Dieser Methode der Ablehnung vieler Wörter mit Nutzung der abgelehnten Wörter im ungenauen Sinne steht die viel verbreitetere Methode gegenüber, bei der jedes Wort ernst genommen wird. Diejenigen, die letztere Methode anwenden, kommen nicht darum herum, ein Wort auf ein anderes zurückzuführen, über Bedeutungen zu streiten usw. Sie gehen naiv davon aus, daß ein Wort richtig oder falsch verwendet werden kann. Auch wenn sie wissen, daß die richtige Verwendung nur von den Gewohnheiten in der Sprache bestimmt wird. 

 

Viele nehmen ein Wort zum Ausgangspunkt, wenn sie die entsprechende Sache besser verstehen wollen. So fragen sie zum Beispiel: Was ist Wahrheit, Kausalität, Krankheit, das Sein? Dabei können zuerst Wörterbücher konsultiert werden, und auch philosophische Texte. Außerdem können Spezialisten befragt werden. Alsdann können sich mehrere Arten Irrtümer einschleichen, wie z.B. zuerst der, bei dem die Wörter allzu ernst genommen werden. Hier herrscht der naive Realismus, besonders bei Philosophen, ohne daß sie es merken und glauben wollen. Sie glauben zwar nicht prinzipiell, daß eine Einheit zwischen Wort und Sache besteht. Sie wissen auch, daß es keine 1:1-Entprechung gibt. 

 

Was tun mit den abgelehnten Wörtern?

 

Der Vorzug bestimmter Wörter geht eventuell einher mit dem eingehenden Sich-Beschäftigen mit diesen, einem Vernachlässigen oder Ablehnen anderer. Die abgelehnten Wörter werden jedoch in der Umgangssprache benutzt und können weiter genutzt werden, jedoch nur in einem ungenauen Sinne, z.B. in Negationen. Beispiel: Mit dem Satz: „Es gibt keine Gespenster.“ muß der Aussagende keine genauen Vorstellungen über das haben, was ein Gespenst sein soll. Alle Negationen bedürfen keiner genauen Vorstellungen der negierten Sache.

 

Es steht jedem zu, ein Wort zu gebrauchen oder es nicht zu gebrauchen. Damit hat er nicht behauptet, daß das abgelehnte Wort überhaupt keine Bedeutung hat. Es bleiben folgende Möglichkeiten:

 

-         Gebrauch des Wortes im ungenauen Sinne.

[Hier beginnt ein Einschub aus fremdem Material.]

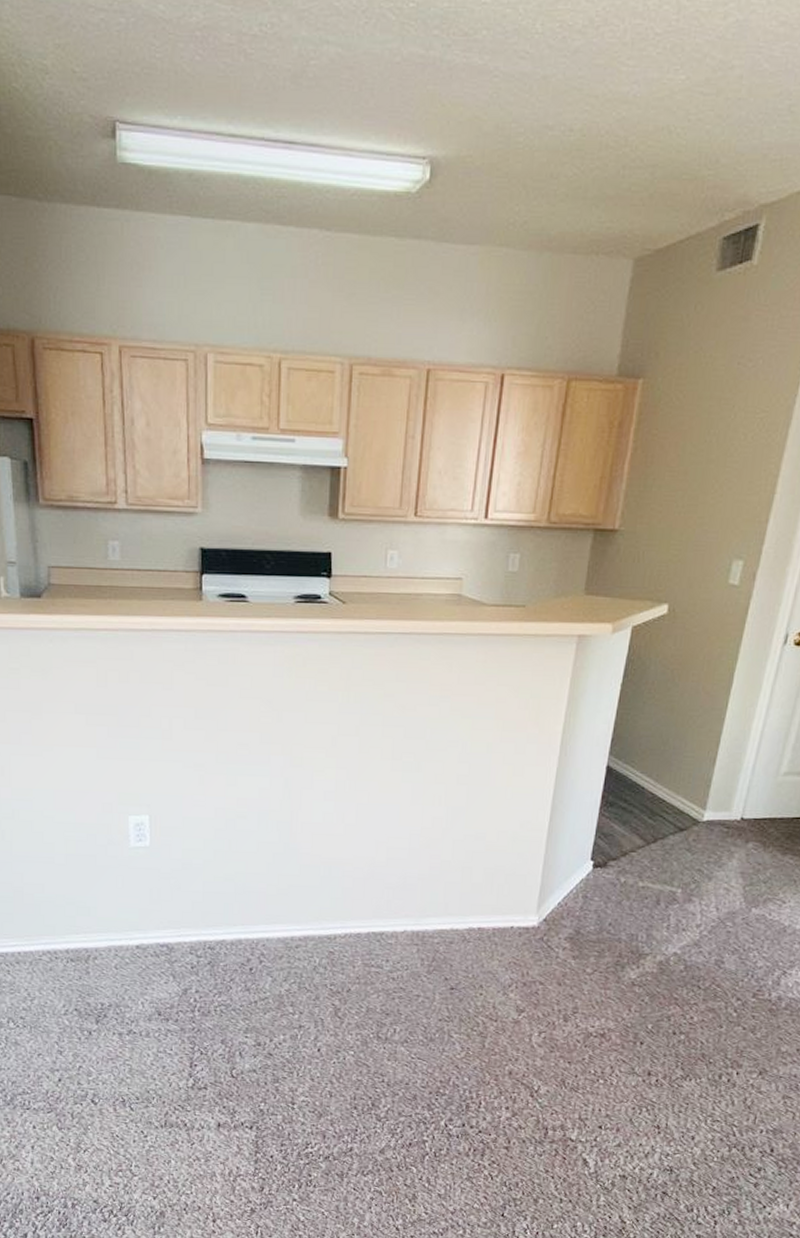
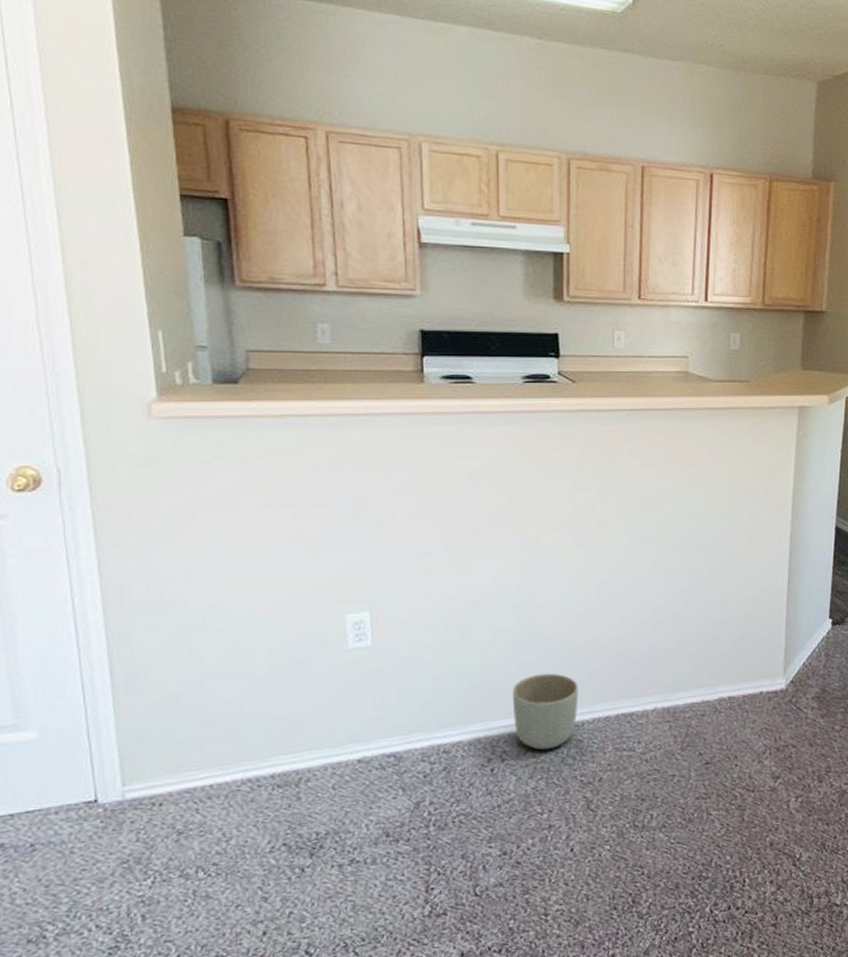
planter: none [271,886,333,958] -> present [512,673,579,750]

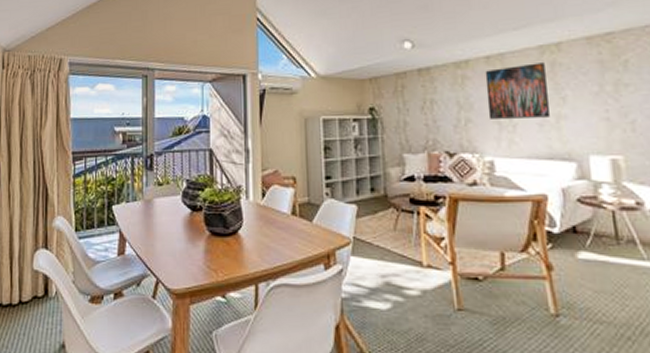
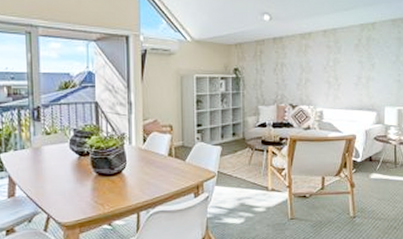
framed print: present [485,63,550,119] -> none [322,37,363,79]

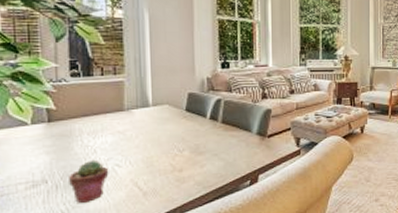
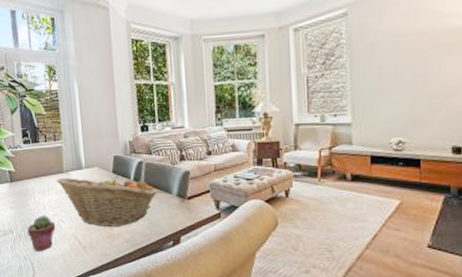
fruit basket: none [113,113,237,170] -> present [56,175,158,228]

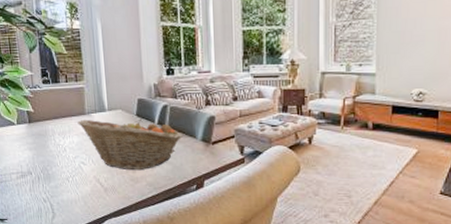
potted succulent: present [27,215,56,251] -> none [47,157,77,193]

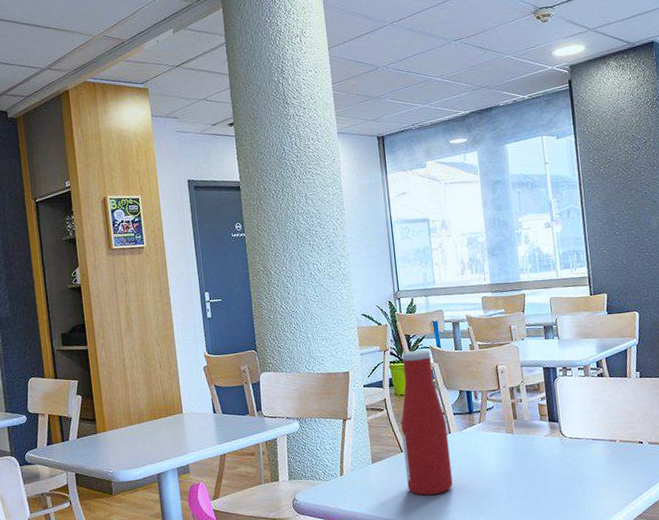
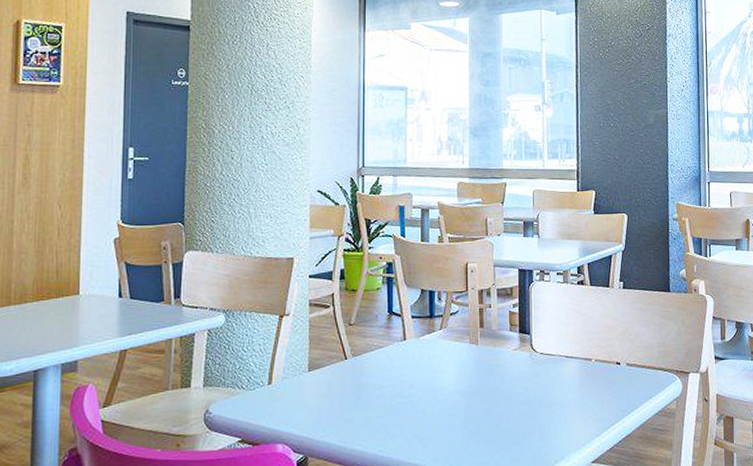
bottle: present [401,350,453,496] -> none [348,238,402,414]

-         Gebrauch bei Personen, die keine Redundanz in ihren Erklärungsmöglichkeiten haben, und die sich aus Zeitmangel und sonstigen Gründen mit einer groben Erklärung der Sachen begnügen müssen.

-         Gebrauch bei Personen, die mit den Wörtern etwas erreichen wollen, bei Politikern, Verkäufern usw. Auf dem Markte kann mit marktüblichen Wörtern gesprochen werden, da geht es sowieso nicht so genau.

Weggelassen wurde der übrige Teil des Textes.